A pata da gazela
- Author: José de Alencar
- Language: Portuguese
- Publication date: 1870
- Publication place: Brazil
- Preceded by: O gaúcho
- Followed by: O tronco do ipê

= A pata da gazela =

1870 novel by José de Alencar

A pata da gazela ('The Foot of the Gazelle') is a novel written by the Brazilian writer José de Alencar. It was first published in 1870.

==Plot==
Set in Rio de Janeiro, the novel recounts the rivalry of two young men, the wealthy and idle Horacio and the hard-working Leopoldo, for Amélia, a businessman's daughter. Horacio is captivated by the beautiful feet he imagines she has; her servant dropped one of her shoes in the street. Leopoldo is captivated by her character as well as her appearance, imagining the beauty of her smile. Both men are discouraged when they receive the mistaken impression that she has a misshapen foot; for Horacio, this is the end of his love for her, but Leopoldo still loves her and they marry. Through her window, Horacio then sees her slip off her shoes to reveal two tiny, perfect feet. He slinks away, saying to himself in a reference to a La Fontaine fable, "The Lion in Love", "The lion has been crushed by the gazelle's foot" ("O leão ... foi esmagado pela pata da gazela").

==Background and analysis==
A pata da gazela is one of Alencar's contemporary or urban novels, in which he reflected the cosmopolitan society of late 19th-century Brazil by adapting European models, such as Balzac's "human comedy", while using Rio as his setting. Alencar appended a note about his use of Portuguese spellings for words of foreign origin, such as champanhe for the French word champagne, and later described the novel as a product of Brazil's cultural "adolescence", when it was endeavouring to integrate foreign influences.

In contrast to his historical novels, Alencar's urban novels were aimed primarily at a female audience and focussed on romance, as reflected in their titles.

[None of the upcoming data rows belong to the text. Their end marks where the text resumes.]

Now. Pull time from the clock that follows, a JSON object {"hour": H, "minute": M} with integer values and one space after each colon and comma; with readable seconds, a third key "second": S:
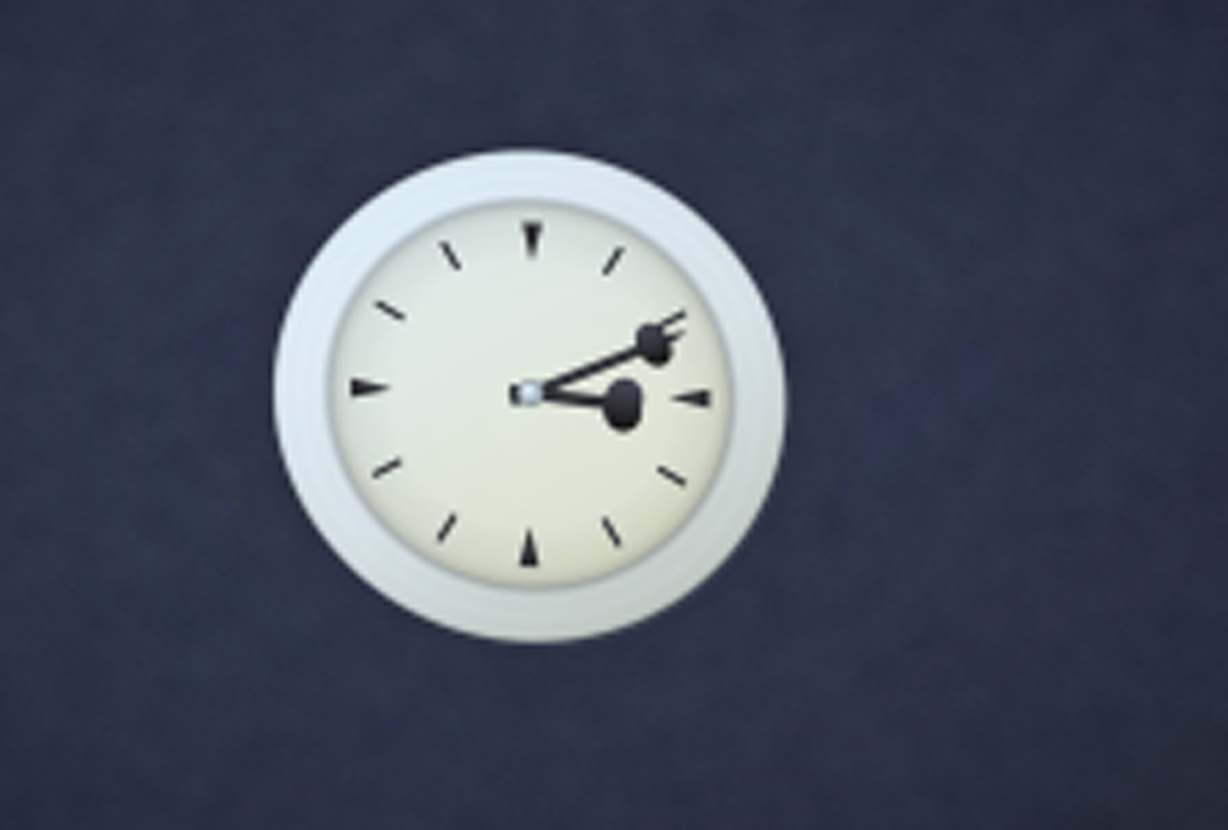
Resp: {"hour": 3, "minute": 11}
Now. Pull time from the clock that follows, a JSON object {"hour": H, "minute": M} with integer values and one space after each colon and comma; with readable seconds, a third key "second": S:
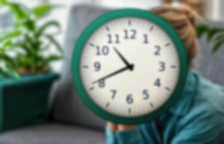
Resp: {"hour": 10, "minute": 41}
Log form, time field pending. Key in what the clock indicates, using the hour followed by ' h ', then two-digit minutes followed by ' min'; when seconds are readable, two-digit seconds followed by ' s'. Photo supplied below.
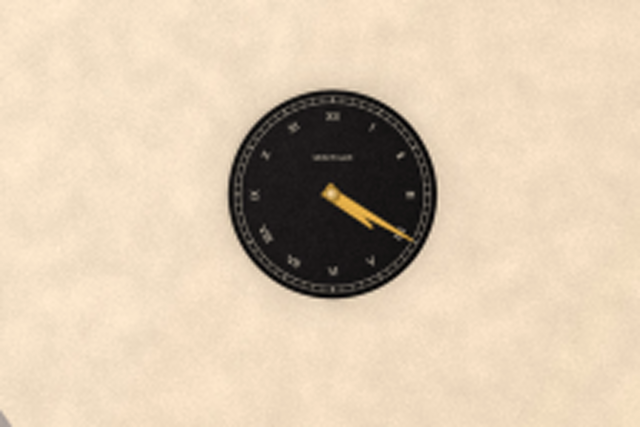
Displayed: 4 h 20 min
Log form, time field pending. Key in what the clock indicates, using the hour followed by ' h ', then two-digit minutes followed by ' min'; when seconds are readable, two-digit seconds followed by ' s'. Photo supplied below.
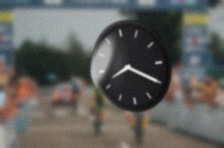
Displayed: 8 h 20 min
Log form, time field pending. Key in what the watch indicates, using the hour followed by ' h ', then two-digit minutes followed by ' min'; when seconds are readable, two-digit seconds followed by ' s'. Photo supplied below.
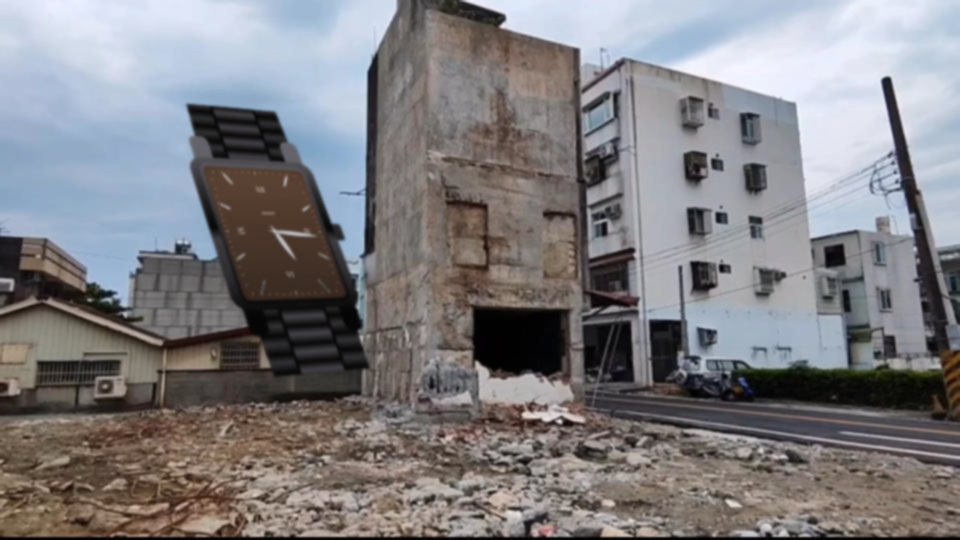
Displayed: 5 h 16 min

The plot of A pata da gazela can be seen as a reversal of the "Cinderella" story; rather than one suitor choosing between women on the basis of their foot, Amélia has two suitors to choose between who see her foot differently. Alencar used the situation to comment on reality and illusion. He received criticism from some other realist writers for having Amélia's foot indeed be beautiful, but responded in the prologue to the first edition of his play As asas de um anjo that art cannot deny beauty: "não é a arte que renega do belo". Using an ironically literarily aware narrator, the novel also satirises the Romantic obsession with love and the description of passion; Alencar critiques both suitors' behaviour and shows both to be fantasising, and both to be fixated on Amélia's shape, while Amélia herself is aware of Horacio's obsession and arranges the misleading appearance of the deformed foot—which belongs to someone else—to test him. The element of foot fetishism has led to some criticism of the novel, and the final scene makes the reader disturbingly complicit in voyeurism.